THE NINTH GORDON BENNETT RACE 1920
The first victory of Ernest Demuyter
Start: Birmingham/Alabama/USA, October 23rd 1920
From the Book: Die Gordon Bennett Ballon Rennen
(The Gordon Bennett Races) by Ulrich Hohmann Sr
A break for seven years now came to an end. Four years of World War I had changed a lot in aviation. The balloon had lost supremacy, planes and - much more important than today – airships went out of the war as horrible carrier of bombs but also proved their multiple usability. The balloons, in the war mostly used as survey platforms for attacks by artillery had been shot one by one out of the sky by enemy planes, only tethered balloons, to be used as barriers against planes, seemed to have some future. In Germany, almost 140 balloons had been registered when war began, first in 1921 two new balloons are put to service. Other sorrows were more important, flying balloons was considered to be easily spared. But in other nations as well a lot of discussions rose about flying balloons.
Should the race get a revived Gordon Bennett, the generous sponsor of this event had died on May 14th 1918, aged 77. Of course, his cup from 1906 was not yet finally won. No nation had managed it in the past eight races, to have the winning team three times in a row. This should happen in any case. Ballooning wasn't taken very serious anymore, except by insiders. What do these, almost antediluvian balls, want in the world of progress? Nostalgia was an unknown word in those days. Faster, longer, higher was the slogan. This was proved by the Olympic Games, finishing two month before in Antwerp. Nurmi won three gold- and one silver-medal (10000 m running in 32:45,8; 8000 m cross-country running in 27:15,0; team placing, and silver for 5000 m in 15:00,0), 2606 athletes fought in 154 competitions (at least nine competitions in shooting with military guns!) and then gas balloons fly for the longest distance? This was considered at least as out of date as the tug-of-war, being an Olympic discipline for the last time.

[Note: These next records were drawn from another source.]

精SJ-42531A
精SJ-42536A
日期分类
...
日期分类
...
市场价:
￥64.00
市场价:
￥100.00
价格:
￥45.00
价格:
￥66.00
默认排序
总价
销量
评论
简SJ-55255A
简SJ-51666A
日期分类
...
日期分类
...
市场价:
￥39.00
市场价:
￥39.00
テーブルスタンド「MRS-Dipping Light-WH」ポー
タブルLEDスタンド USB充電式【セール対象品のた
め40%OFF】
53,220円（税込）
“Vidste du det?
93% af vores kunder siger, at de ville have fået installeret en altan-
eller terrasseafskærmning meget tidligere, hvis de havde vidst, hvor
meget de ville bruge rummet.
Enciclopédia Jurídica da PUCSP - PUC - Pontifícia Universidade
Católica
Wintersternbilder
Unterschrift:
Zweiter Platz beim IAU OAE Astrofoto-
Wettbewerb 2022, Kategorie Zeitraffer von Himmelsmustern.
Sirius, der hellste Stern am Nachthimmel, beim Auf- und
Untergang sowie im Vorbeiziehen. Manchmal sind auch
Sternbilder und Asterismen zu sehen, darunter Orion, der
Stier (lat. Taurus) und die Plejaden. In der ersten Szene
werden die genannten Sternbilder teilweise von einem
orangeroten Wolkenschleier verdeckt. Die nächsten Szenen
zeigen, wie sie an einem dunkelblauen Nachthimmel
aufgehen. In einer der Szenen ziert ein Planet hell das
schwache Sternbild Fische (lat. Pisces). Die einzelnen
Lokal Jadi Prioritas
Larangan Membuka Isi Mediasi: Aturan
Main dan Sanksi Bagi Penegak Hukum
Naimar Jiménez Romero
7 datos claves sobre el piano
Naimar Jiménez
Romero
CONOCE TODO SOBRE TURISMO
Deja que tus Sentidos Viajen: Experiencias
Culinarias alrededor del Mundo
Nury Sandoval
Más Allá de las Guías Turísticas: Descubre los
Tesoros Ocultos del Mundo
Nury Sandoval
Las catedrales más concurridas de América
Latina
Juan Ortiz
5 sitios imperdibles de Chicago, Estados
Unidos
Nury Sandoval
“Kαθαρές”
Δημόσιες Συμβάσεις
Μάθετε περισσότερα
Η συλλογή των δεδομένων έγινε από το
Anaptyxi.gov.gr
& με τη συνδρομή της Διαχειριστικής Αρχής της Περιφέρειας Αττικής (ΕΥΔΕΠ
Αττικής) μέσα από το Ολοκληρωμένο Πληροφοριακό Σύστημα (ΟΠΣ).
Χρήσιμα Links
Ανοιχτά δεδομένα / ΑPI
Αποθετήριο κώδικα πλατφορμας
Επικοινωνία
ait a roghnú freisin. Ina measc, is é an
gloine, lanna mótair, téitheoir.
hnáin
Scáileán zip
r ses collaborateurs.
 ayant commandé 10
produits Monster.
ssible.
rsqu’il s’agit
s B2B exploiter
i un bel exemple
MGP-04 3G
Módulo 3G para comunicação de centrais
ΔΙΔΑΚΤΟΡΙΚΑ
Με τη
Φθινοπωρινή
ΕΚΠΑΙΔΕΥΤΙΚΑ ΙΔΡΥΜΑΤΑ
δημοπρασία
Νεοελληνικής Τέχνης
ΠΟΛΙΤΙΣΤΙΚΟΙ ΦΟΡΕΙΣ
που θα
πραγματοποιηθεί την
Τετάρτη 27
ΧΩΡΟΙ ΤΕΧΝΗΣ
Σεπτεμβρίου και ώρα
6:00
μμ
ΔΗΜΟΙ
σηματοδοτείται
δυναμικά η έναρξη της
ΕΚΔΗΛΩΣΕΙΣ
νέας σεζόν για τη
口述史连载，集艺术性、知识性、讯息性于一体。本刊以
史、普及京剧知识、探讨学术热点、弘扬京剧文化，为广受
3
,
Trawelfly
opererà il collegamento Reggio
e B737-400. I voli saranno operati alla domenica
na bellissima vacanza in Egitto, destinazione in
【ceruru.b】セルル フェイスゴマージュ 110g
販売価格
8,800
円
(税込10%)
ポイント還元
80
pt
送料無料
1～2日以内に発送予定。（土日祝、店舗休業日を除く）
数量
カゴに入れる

Austria and Germany, guilty for the first World War, were excluded from participation in international sporting events. The F.A.I. had banned both nations from its circle. First in 1927 this decision was withdrawn by the F.A.I., Austria went without participation in Gordon Bennett Races until the year 1931. However, this exclusion was considered to be unfair, but other sorrows were more pressing. The results, seen from today: There are only very few reports about the races of the early 20th in German newspapers. Therefore let's again tell the Belgian Ernest Demuyter, he began this year with a series of victories, bringing to him the reputation as the best pilot of the world for the next 18 years:
So far the report from Ernest Demuyter. His first victory in a Gordon Bennett Coupe was of course celebrated with triumph in Belgium, but the rest of the world did not take much notice of this. Gordon Bennett, well, a reminiscence to the pre-war time, but over soon. The race 1920 was taken so unimportant, that the competitors ranking 8 to 11 can't be discovered in any list of results and the flown distances from rank 3 upwards were not measured or calculated but roughly estimated. Look back, dear reader, 1911 the results were exactly calculated down to ten meters, now rounded up or down to ten kilometres was sufficient. But the high regard of this race should soon change again, the air of a Gordon Bennett Race must not be underestimated.
Not only because the first victory of Ernest Demuyter the race 1920 owns a special place in history. Also, with this race, the internal American competition between the balloons of army and navy on one side and those of the Goodyear Tire and Rubber Company on the other side began. These institutions will use the races in the following years for testing the best and lightest material. Goodyear had created an extra research-department, dealing with the development of the new fabrics. By the way, a victory in a Gordon Bennett Race would have been a good public-relation for all the other products. Also the name of Ward T. van Orman shows up in the list of results for the first time. Aged 26 in 1920, this engineer of the Goodyear company will fly in totally 10 Gordon Bennett Races, finishing four of them as the winner.
Poor Harry E. Honeywell, sent to the race as favourite by the Americans, one has to feel sorry for him. 1912 he became third, 1913 and now 1920 it was "only" enough for the second place. But he had set up a new American record for duration (48:26 h). Demuyter had been much faster in the higher altitude. Flight-duration eight hours less, 16 hours earlier over Detroit, than Medori, Upson and Thompson, who landed there.